Urethral Stricture After TUIP

Nine studies report the incidence of urethral stricture disease following
TUIP (see Attachment D). The risk is 2.65 percent (Table 21) (90-percent CI 1.85-3.8 percent). Of 1,218 patients
reported, 21 had the complication. The overall risk of urethral stricture following
TUIP does not appear to be markedly lower than that seen following TURP, notwithstanding
the shorter operating time of the former.

Urethral Stricture After TURP

The incidence of urethral stricture disease following TURP is reported in
17 studies with a total of 12,003 patients, with an average age of 67.6 years
(Attachment D). Of this total, 269 patients developed
urethral stricture disease. The combined analysis indicates the estimated risk
to be 3.1 percent (90-percent CI 0.5-9.7 percent).

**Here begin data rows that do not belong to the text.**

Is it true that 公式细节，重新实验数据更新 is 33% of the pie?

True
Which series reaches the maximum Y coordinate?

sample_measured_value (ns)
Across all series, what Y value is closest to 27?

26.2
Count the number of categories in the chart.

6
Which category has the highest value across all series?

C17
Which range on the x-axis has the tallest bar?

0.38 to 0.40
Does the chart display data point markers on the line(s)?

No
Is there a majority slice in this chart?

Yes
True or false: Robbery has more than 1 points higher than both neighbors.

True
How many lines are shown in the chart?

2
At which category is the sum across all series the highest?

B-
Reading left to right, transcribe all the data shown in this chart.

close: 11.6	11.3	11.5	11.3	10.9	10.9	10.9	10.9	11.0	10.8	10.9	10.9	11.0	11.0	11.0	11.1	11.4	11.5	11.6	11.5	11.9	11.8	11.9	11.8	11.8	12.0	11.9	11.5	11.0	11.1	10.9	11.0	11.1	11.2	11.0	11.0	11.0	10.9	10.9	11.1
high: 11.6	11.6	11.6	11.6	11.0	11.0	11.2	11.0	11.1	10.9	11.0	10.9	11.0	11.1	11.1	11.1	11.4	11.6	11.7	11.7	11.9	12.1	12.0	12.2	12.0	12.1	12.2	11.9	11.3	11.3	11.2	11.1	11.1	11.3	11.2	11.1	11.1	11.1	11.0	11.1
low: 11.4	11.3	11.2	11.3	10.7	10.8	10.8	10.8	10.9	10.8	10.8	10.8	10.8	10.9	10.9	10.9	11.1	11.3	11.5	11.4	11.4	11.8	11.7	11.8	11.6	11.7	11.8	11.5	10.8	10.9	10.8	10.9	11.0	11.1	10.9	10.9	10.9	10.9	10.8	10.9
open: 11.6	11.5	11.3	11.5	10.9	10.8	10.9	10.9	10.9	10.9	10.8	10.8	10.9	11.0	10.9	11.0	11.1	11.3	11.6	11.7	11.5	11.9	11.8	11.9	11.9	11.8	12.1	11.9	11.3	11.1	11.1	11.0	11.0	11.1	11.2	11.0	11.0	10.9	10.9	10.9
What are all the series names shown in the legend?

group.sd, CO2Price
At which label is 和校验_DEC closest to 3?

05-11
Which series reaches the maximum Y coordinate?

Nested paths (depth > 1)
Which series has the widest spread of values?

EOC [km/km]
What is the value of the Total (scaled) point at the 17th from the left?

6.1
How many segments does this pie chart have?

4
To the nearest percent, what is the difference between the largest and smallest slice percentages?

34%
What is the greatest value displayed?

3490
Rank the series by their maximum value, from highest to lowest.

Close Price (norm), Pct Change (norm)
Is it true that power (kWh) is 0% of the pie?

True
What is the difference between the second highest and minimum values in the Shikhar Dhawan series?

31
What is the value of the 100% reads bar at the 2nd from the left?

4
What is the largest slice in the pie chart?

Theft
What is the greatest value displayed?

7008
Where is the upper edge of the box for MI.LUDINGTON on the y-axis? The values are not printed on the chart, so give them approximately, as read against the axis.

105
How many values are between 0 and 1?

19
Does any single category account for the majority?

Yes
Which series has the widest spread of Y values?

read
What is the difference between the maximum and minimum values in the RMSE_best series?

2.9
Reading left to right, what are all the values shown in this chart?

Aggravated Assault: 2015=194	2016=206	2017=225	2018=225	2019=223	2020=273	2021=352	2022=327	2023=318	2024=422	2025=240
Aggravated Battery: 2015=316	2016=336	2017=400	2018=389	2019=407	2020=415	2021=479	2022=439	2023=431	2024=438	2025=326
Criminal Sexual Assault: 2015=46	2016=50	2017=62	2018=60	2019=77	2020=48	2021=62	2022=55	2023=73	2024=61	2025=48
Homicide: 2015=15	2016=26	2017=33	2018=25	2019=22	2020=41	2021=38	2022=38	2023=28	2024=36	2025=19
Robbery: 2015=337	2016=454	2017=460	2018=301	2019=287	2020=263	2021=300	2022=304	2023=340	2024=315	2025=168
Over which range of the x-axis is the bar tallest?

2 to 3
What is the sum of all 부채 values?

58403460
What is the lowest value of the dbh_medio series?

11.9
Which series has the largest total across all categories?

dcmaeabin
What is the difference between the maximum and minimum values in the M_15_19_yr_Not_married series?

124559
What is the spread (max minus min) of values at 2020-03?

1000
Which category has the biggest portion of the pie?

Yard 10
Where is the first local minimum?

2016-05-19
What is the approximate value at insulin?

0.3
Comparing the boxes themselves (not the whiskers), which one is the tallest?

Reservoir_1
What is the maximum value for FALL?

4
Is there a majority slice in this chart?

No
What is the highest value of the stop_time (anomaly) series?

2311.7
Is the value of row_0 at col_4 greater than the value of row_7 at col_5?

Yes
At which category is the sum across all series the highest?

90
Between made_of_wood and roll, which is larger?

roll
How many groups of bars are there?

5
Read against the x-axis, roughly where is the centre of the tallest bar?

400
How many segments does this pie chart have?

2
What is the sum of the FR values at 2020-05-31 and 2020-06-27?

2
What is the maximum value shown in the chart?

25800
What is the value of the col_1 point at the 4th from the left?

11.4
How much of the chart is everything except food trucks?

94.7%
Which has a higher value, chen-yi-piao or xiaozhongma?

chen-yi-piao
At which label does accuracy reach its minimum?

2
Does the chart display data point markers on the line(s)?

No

Three studies report an especially
high rate of stricture: 16 percent (Nielsen, 1988),
16 percent (Meyhoff, Nordling, and Hald, 1984), and
12 percent (Meyhoff and Nordling, 1986). Although these
studies report a much higher incidence of urethral stricture disease, the complications
are carefully documented and the studies are contemporary. In 6 of the 17 studies,
the average weight of the removed tissue is reported (mean 21.1 grams, range
7-57 grams). There is no correlation between the weight of tissue resected and
the incidence of stricture formation evident in these studies.

Regarding such potential predictors of subsequent strictures as resected
weight, the panel reviewed a large body of evidence on the correlation between
perioperative parameters and the subsequent probability of scar tissue formation.
Individual studies have found positive correlations between urethral stricture
or BNC and the resected weight, the operating time, the catheter size and site,
the type of instrumentation, and other factors. Unfortunately, the studies conflict
with one another. Based on a synthesis of these studies, the panel cannot make
any evidence-based recommendations on prevention of the two complications by
modifications of operative or perioperative management.